Earlier this month two senators introduced the Consistency, Accuracy, Responsibility, and Excellence in Medical Imaging and Radiation Therapy Act of 2010, raising hopes that efforts by the imaging community to rein in patient radiation exposure might soon start paying dividends. Sens. Mike Enzi (R-WY) and Tom Harkin (D-IA) wrote the legislation to guarantee that staff who perform medical imaging and radiation therapy are appropriately qualified by establishing standards for these personnel. It makes sense. Who wants unqualified personnel performing procedures involving ionizing radiation?

But Capitol Hill being what it is-with a Tea Party here and a corruption trial there-sense doesn’t usually come into play. It’s a good thing that this bill, which promises to do much for radiology as well as radiation oncology, has an ace in the hole: the efforts of three U.S. senators who have joined the debate over x-ray safety-not in hospitals and clinics but in airports.

Sens. Susan Collins (R-ME), ranking member of the Senate Homeland Security Committee, Tom Coburn (R-OK), and Richard Burr (R-NC) are focusing on whole-body airport scanners. They have asked federal officials to review scanner health effects on travelers and airport and airline personnel.

Some in the imaging community may question why, when the U.S. has yet to pass a national medical imaging standard regarding radiation exposure, legislators would look at low-dose body scanners in airports. It is ironic but politically understandable and potentially helpful in gaining the momentum needed to improve the safety of countless Americans.

In an Aug. 5 letter to Janet Napolitano, secretary of Homeland Security, and John S. Pistole, administrator of the Transportation Security Administration (TSA), the senators note public concerns about the safety of the scanners and asked to be provided all government-commissioned evaluations of the health effects of radiation emitted by this technology.

“To address the continuing concerns surrounding the use of these machines, we request that you have the (Homeland Security) department’s chief medical officer, working with independent experts, conduct a review of the health effects of their use for travelers, TSA employees, and airport and airline personnel,” they said.

The letter comes as the TSA is moving ahead with purchases of backscatter and millimeter wave scanners for installation in the nation’s airports.
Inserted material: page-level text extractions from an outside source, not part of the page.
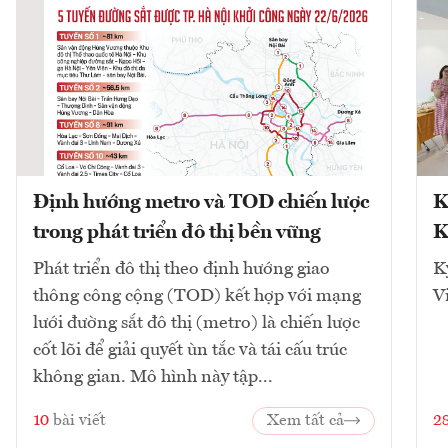
Định hướng metro và TOD chiến lược
K
trong phát triển đô thị bền vững
K
Phát triển đô thị theo định hướng giao
K
thông công cộng (TOD) kết hợp với mạng
V
lưới đường sắt đô thị (metro) là chiến lược
cốt lõi để giải quyết ùn tắc và tái cấu trúc
không gian. Mô hình này tập...
10
bài viết
Xem tất cả
2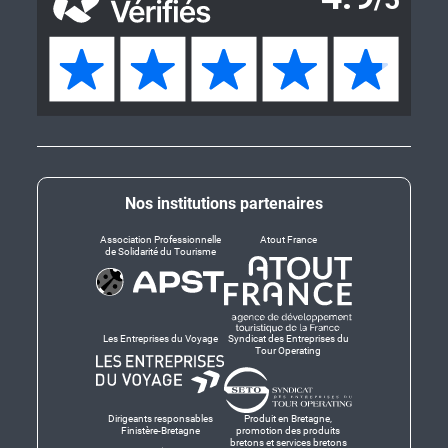
Nos institutions partenaires
Association Professionnelle
Atout France
de Solidarité du Tourisme
Les Entreprises du Voyage
Syndicat des Entreprises du
Tour Operating
Dirigeants responsables
Produit en Bretagne,
Finistère-Bretagne
promotion des produits
bretons et services bretons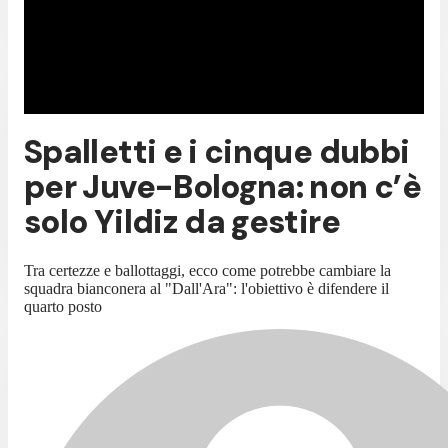
Spalletti e i cinque dubbi
per Juve-Bologna: non c’è
solo Yildiz da gestire
Tra certezze e ballottaggi, ecco come potrebbe cambiare la
squadra bianconera al "Dall'Ara": l'obiettivo è difendere il
quarto posto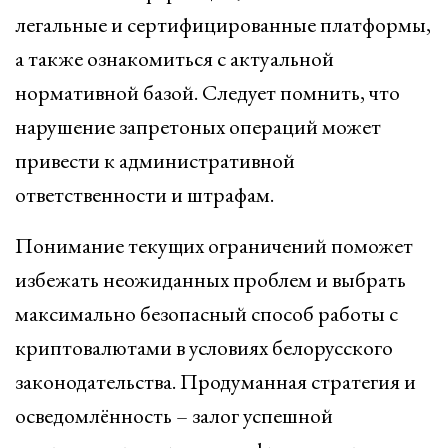
легальные и сертифицированные платформы,
а также ознакомиться с актуальной
нормативной базой. Следует помнить, что
нарушение запретоных операций может
привести к административной
ответственности и штрафам.
Понимание текущих ограничений поможет
избежать неожиданных проблем и выбрать
максимально безопасный способ работы с
криптовалютами в условиях белорусского
законодательства. Продуманная стратегия и
осведомлённость – залог успешной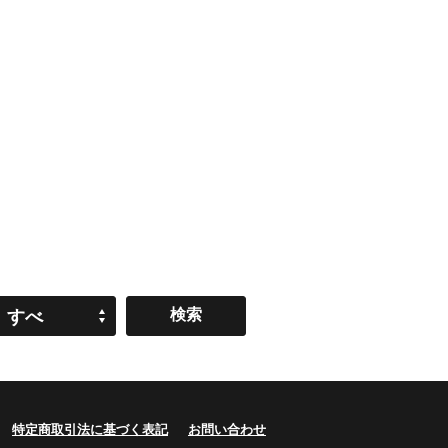
すべ
て
特定商取引法に基づく表記
お問い合わせ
According to a July 26 report in The New York Times, the TSA had purchased 250 of the backscatter x-ray units and was on track to have both the x-ray and an alternative millimeter wave scan technology installed at 2200 checkpoints in 450 commercial airports in the U.S. within two years.

“The issue of radiation associated with the backscatter x-ray (advanced imaging technology) machines has not been adequately addressed by TSA,” the letter said. It called the article in The New York Times “only the most recent in a number of media reports on concerns over the radiation emitted by backscatter x-ray (advanced imaging technology) machines.”

And that may be the key.

While many people have developed cancer, many more travel America’s skies. The lifetime threat of cancer is trumped by the imminent threat posed by security scanners, which may be what catalyzes political action on radiation safety.

Linkages between Senate actions aimed at improving radiation safety in airports and in medical practice are ready for the making. The political base for airport security alone numbers in the millions of Americans. If these efforts can find common ground, everyone in this country will benefit.